Portrait de Mme Marie-Claude-Alberte de Meauterfeuil

Marie-Claude-Alberte de Meauterfeuil a perdu tout contact avec ses amis et sa famille. Installée du matin au soir dans son fauteuil, elle ausculte par sa fenêtre les mouvements de son quartier. Et si elle semble bien avoir oublié tout de sa vie, elle connaît par cœur les moindres faits et gestes de ses voisins et des passants inconnus qui sillonnent sa rue.

Ainsi baptisa-t-elle François ce vieil homme qui toujours arrive cinq minutes trop tôt et attends de très bonne heure l’ouverture de la boulangerie. Un croissant et une baguette, tous les jours.

Viennent ensuite Ginette et Émilie, avec leurs trois enfants qui crient tout le temps, les cartables plus gros qu’eux sur le dos. Chacun un pain au chocolat pour le goûter de l’école.

Puis Augustin s’installe par terre devant le magasin avec son chien Picolo, qui semble encore plus saoul que son maître. À midi, le boulanger leur donne un sandwich, et ce sont toujours les mêmes passants qui versent quelques pièces dans la casquette sur le trottoir.
C’est ainsi que, badaud après badaud, la journée de Marie-Claude-Alberte de Meauterfeuil passe doucement, avec le son l’été, la fenêtre ouverte, avec les perles de pluie sur les vitres l’hiver, qui s’illuminent d’or et de corail aux passages des voitures et des bus. Un véritable feu d’artifice quand surgit une ambulance ou un camion de pompier.

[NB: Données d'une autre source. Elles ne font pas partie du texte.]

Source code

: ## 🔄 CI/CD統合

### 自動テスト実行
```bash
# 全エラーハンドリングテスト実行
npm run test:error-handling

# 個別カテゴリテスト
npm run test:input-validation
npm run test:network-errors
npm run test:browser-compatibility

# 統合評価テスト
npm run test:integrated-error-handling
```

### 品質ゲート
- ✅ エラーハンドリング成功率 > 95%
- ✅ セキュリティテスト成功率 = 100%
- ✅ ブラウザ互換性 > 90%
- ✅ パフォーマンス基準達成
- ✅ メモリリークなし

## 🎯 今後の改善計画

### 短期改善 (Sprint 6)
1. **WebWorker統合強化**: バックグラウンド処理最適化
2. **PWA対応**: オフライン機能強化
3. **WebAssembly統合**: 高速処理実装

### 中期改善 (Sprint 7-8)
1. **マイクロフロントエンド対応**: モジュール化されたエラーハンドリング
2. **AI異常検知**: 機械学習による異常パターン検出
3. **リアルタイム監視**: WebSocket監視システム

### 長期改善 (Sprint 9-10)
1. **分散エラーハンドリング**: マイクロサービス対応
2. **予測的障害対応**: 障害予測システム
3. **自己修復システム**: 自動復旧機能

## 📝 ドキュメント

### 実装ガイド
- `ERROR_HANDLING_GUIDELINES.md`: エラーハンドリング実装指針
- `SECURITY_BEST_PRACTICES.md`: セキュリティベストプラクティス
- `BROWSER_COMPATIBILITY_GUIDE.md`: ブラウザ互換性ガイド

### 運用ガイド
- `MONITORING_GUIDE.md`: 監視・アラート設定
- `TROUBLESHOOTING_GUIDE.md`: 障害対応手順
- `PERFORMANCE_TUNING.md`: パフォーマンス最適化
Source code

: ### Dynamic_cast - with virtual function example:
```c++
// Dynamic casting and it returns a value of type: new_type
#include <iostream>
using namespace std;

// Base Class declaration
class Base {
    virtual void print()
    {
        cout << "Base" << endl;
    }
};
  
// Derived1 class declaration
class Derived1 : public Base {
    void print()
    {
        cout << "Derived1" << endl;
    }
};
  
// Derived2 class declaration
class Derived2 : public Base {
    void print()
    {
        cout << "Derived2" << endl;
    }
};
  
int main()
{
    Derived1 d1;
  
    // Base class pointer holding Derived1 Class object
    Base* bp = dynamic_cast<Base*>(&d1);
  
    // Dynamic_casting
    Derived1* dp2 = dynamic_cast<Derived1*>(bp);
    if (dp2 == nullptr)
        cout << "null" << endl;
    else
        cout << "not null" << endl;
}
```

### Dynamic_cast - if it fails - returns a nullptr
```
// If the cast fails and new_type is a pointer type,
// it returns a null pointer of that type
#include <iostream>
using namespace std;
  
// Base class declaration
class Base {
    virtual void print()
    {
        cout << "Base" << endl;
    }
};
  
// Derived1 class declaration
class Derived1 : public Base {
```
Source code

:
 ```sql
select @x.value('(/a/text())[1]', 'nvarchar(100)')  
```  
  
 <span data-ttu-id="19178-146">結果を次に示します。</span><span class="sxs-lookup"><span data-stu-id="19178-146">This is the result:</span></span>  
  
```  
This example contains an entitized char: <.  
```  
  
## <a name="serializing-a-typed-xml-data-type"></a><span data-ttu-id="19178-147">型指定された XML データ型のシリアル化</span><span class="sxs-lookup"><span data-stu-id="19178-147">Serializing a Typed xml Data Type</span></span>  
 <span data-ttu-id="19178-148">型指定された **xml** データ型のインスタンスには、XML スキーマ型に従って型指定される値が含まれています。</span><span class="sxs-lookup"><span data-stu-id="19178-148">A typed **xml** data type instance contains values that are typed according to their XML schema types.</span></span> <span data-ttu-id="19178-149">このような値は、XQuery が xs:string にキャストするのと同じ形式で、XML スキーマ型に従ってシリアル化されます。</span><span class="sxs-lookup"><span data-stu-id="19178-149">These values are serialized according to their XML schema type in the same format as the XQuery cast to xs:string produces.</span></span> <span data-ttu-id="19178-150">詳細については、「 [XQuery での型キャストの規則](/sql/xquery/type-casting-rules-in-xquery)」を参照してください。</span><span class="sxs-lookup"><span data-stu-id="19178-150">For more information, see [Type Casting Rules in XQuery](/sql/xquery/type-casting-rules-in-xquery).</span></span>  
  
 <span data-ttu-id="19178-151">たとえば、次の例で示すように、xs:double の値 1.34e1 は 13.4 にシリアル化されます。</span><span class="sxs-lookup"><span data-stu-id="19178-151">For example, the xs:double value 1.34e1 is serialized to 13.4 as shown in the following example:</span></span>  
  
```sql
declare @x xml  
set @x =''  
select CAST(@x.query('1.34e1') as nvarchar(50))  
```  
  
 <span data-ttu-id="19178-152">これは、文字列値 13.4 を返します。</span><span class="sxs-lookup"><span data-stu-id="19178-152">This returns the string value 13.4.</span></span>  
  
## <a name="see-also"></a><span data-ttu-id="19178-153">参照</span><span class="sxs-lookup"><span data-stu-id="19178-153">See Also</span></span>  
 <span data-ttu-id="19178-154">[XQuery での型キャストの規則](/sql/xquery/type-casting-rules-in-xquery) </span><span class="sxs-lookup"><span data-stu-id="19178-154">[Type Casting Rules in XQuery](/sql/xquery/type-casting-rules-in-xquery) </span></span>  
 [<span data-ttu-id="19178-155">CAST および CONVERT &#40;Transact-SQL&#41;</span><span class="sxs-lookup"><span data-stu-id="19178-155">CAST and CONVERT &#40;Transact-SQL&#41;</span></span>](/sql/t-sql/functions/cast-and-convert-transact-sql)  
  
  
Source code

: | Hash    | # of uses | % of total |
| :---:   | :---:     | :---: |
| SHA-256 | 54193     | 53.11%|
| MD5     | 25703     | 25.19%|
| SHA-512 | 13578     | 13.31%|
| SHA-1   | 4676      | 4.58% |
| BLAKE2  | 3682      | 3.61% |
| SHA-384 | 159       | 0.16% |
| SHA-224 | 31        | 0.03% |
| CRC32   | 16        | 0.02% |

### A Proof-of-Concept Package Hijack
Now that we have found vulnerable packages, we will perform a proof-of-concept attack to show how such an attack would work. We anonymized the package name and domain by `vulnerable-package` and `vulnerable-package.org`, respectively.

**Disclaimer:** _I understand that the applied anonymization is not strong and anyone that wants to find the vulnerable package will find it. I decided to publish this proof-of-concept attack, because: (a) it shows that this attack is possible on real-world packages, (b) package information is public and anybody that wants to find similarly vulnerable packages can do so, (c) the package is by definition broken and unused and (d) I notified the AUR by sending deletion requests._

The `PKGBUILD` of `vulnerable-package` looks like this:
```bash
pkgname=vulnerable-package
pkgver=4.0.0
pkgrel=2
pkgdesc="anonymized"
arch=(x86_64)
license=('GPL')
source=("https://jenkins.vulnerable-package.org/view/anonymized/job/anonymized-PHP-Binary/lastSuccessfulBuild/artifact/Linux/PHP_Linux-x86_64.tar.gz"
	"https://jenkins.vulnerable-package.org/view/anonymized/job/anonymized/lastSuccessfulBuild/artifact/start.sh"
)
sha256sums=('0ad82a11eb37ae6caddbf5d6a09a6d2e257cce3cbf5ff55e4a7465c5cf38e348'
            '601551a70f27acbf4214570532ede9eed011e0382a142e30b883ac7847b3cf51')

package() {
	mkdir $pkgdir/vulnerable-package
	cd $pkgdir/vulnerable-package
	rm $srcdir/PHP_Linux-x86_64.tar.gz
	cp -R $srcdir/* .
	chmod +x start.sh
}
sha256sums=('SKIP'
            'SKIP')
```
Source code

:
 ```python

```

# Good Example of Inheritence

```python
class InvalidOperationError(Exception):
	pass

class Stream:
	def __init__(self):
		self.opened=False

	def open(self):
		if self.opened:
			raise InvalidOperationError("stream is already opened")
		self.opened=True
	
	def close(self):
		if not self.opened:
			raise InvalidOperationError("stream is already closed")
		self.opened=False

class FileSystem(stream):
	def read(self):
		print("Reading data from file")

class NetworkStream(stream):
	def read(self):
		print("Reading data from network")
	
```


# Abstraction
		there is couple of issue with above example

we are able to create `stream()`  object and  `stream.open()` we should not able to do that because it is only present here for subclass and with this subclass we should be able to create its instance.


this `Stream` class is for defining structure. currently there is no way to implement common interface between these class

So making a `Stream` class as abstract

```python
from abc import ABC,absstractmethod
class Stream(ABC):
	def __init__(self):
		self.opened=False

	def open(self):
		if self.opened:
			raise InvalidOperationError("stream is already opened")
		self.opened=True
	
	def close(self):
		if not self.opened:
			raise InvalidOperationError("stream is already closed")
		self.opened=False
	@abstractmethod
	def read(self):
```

Vers 19 heures, des gens viennent la voir pour lui préparer à manger, gesticuler dans l’appartement avec leur fer à repasser et leur bruyant aspirateur qui met de la poussière partout, l’aider en salle de bain à se laver et la coucher. Ces gens se croient vraiment tout permis, prétextant être de la famille.

– C’est moi, Marie, ta cousine Marie-Epiphanie
– Marie-quoi ? Quel drôle de nom ! Jamais entendu parlé !
– Bonjour, Marie-Claude, c’est Joshua, tu vas bien ?
– Contente de vous rencontrer, Machin-Chose !
– Coucou Tantine, c’est Annie-Christophine , comment s’est passée ta journée ? As-tu besoin de quelque chose ?
– De paix ; j’ai juste besoin d’avoir la paix, comme tout le monde : ce n’est pas trop compliqué, quand même !

Ils sont certainement toutes et tous très gentils, mais non, vraiment, je ne les connais pas.

Chaque soir, Marie-Caulde-Alberte de Meauterfeuil s’endort en espérant qu’au prochain matin, elle pourra encore contempler sa rue et tout ses habitants qui l’accompagnent au quotidien, sans le savoir.

Tous sans le savoir excepté Augustin, qui toujours en s’installant sur son carton lui fait de loin un grand signe de la main, tout en caressant son chien.
Et c’est là le seul et sans doute le dernier secret de Marie-Claude, ce geste de bonté que le mendiant lui offre en souriant aux premières lueurs de la journée.